[Opening Task inputs section]

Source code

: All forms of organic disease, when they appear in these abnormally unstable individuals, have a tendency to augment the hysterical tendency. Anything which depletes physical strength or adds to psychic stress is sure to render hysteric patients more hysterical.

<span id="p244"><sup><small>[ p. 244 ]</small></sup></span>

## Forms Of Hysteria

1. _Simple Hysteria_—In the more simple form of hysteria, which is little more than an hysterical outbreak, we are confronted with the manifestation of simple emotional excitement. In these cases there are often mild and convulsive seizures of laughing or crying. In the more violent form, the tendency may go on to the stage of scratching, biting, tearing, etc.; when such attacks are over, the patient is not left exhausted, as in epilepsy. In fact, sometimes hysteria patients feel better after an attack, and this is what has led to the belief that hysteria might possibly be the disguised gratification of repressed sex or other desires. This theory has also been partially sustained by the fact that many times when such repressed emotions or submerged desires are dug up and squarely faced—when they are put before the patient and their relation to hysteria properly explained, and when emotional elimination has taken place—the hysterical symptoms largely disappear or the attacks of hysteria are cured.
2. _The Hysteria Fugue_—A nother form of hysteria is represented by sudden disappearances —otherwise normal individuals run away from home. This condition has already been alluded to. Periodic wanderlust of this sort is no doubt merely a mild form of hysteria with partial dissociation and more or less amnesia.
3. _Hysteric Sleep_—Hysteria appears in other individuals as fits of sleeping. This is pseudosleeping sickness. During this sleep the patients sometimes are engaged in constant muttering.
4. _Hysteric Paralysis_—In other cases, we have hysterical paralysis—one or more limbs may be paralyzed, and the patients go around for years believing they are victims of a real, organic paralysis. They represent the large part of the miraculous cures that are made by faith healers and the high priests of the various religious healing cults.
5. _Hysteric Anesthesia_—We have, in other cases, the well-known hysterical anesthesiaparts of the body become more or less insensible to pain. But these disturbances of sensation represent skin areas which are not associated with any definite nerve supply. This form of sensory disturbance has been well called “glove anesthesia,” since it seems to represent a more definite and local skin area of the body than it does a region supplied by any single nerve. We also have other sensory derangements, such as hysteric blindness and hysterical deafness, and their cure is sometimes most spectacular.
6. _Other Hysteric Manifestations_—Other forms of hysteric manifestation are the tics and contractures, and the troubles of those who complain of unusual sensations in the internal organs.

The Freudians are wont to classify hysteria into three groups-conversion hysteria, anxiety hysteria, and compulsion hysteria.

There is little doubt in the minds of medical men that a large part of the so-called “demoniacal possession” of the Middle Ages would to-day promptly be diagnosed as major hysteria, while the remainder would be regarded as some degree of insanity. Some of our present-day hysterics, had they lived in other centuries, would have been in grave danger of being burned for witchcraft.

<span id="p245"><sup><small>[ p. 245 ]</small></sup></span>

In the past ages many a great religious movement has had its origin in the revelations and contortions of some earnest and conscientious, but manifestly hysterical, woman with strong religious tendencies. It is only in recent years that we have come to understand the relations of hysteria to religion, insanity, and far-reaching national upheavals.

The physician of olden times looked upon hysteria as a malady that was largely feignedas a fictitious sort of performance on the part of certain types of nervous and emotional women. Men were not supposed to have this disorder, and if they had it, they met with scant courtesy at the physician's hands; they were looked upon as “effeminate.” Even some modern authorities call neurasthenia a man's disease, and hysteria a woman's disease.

[Closing Task inputs section]

## Task directions
Word for word, restate the lines of the data above that fall between the line holding "1. _Simple Hysteria_—In" and the line holding "2. _The Hysteria", inclusive, and no other lines.

## Task output
1. _Simple Hysteria_—In the more simple form of hysteria, which is little more than an hysterical outbreak, we are confronted with the manifestation of simple emotional excitement. In these cases there are often mild and convulsive seizures of laughing or crying. In the more violent form, the tendency may go on to the stage of scratching, biting, tearing, etc.; when such attacks are over, the patient is not left exhausted, as in epilepsy. In fact, sometimes hysteria patients feel better after an attack, and this is what has led to the belief that hysteria might possibly be the disguised gratification of repressed sex or other desires. This theory has also been partially sustained by the fact that many times when such repressed emotions or submerged desires are dug up and squarely faced—when they are put before the patient and their relation to hysteria properly explained, and when emotional elimination has taken place—the hysterical symptoms largely disappear or the attacks of hysteria are cured.
2. _The Hysteria Fugue_—A nother form of hysteria is represented by sudden disappearances —otherwise normal individuals run away from home. This condition has already been alluded to. Periodic wanderlust of this sort is no doubt merely a mild form of hysteria with partial dissociation and more or less amnesia.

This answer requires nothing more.